*DOCUMENT SECTION*
════════

The element of departure is there.

The morning element is there as well.

Now, the element of the watchman advising them of departure is missing at least to me. -Unless I didn’t captured it.

The dialogue aspect here is more of a monologue but I’ll take it.

All in all, this is a modified Audabe with a touch of break up, rather than temporary departure.

But these challenges are meant to teach us and me fun at the same time. I can see you enjoyed this challenge and it is always good to see you in this forum but specially to read your work; which by the way seems to be getting better and better.

vodka mind 

No Rating
Written by JinglesMcFeelgood  (1/31/2011 9:14:19 PM)

I like it. I like the phrase: My vodka mind.

Reading Again & then Again 

No Rating
Written by mwhousemouse  (1/31/2011 10:50:20 PM)

& then Jessica's review brought me back to read again. It is nothing new. I often read poetry again & again because I love the different ways it makes me feel & think each time.
Tonight reading this piece it fell in place. Why? I have no answer. But after reading this time I have more questions & that, I, also love.

════════

*AVAILABLE DATA*
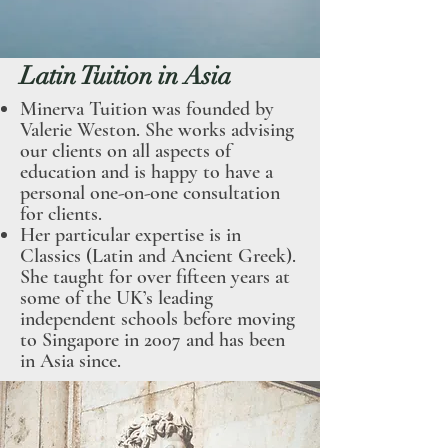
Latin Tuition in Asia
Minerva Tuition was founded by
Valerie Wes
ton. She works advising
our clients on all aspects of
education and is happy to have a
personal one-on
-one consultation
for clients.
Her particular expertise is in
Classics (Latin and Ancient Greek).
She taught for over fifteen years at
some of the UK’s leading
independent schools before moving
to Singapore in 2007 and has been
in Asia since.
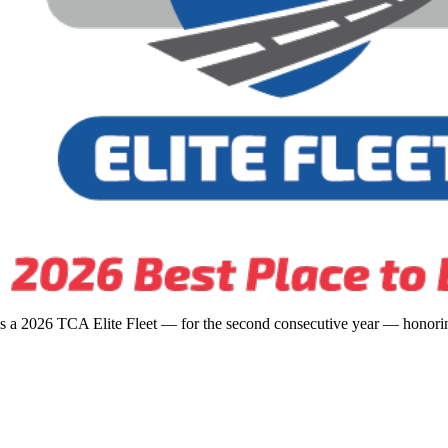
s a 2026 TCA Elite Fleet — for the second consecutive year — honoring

════════

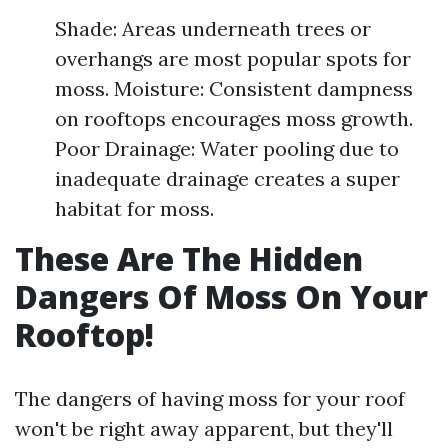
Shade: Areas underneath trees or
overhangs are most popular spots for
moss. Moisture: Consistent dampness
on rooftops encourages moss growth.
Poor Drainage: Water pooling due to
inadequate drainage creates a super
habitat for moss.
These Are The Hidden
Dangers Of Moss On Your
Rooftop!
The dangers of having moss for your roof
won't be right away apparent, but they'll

════════

*WHAT THIS EXERCISE ASKS*
a: From the poetry forum comments, quote the passage between "Reading Again &" and "think each time.", inclusive.
b: Extend the poetry forum comments with new writing that picks up right after their final sentence.

*ANSWER LIST*
a:
Reading Again & then Again 

No Rating
Written by mwhousemouse  (1/31/2011 10:50:20 PM)

& then Jessica's review brought me back to read again. It is nothing new. I often read poetry again & again because I love the different ways it makes me feel & think each time.

b:
I am still studying this " aubade" form by searching for as many examples as I can find. I see this example ( having read several times more since my above comments) to address an element I believe to be a common thread. The allusion of pleasure, fun, frivolity, nocturnal pleasures, what ever in contrast to arriving day an allusion for a return to mundane responsibilities. Not all pieces I have read exhibit all the criteria (many are not even about romance) but they all seem to speak of the struggle between pleasures or irresponsibility in contrast to responsibility.
I apologize for the ramble. I don't apologize for the joy I have discovered in the knowledge gained in my effort to better understand this form & your poem. It was well worth the effort.
I thank you, Iris & Jessica for everything I have learned.
Great work Flanders. And thanks for reminding me of the Bard. I always think about him, especially this time of year.